= Beginning of Section =

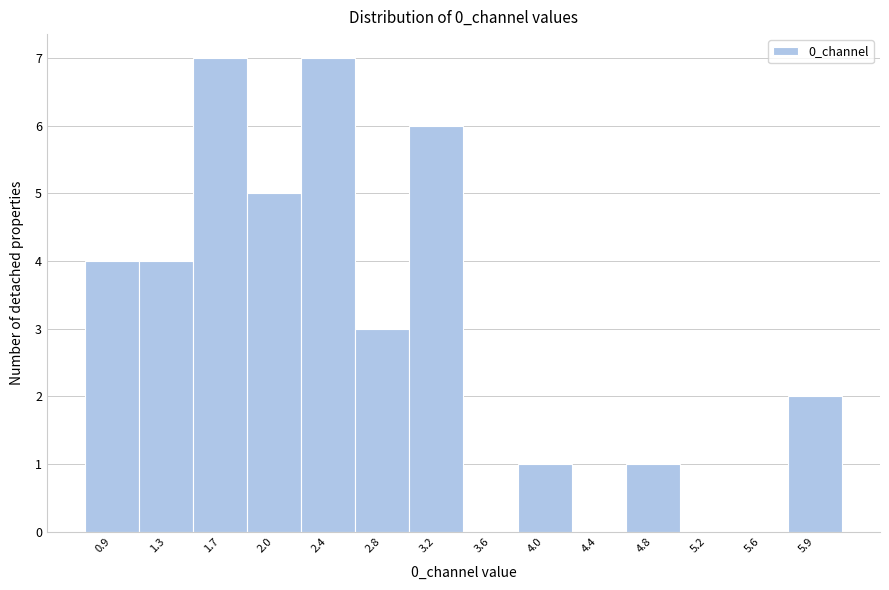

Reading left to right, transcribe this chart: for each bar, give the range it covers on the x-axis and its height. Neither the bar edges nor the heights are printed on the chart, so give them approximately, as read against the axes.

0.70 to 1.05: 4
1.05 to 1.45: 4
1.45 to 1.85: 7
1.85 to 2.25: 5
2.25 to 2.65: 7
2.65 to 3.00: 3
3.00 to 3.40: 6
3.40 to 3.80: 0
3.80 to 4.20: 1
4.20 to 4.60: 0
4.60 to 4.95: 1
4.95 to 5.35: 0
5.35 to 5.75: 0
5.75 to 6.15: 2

= End of Section =

* _Exercise aim_: Reproduce the records above word for word, leaving out the pictures.

* _Exercise response_:
Reading left to right, transcribe this chart: for each bar, give the range it covers on the x-axis and its height. Neither the bar edges nor the heights are printed on the chart, so give them approximately, as read against the axes.

0.70 to 1.05: 4
1.05 to 1.45: 4
1.45 to 1.85: 7
1.85 to 2.25: 5
2.25 to 2.65: 7
2.65 to 3.00: 3
3.00 to 3.40: 6
3.40 to 3.80: 0
3.80 to 4.20: 1
4.20 to 4.60: 0
4.60 to 4.95: 1
4.95 to 5.35: 0
5.35 to 5.75: 0
5.75 to 6.15: 2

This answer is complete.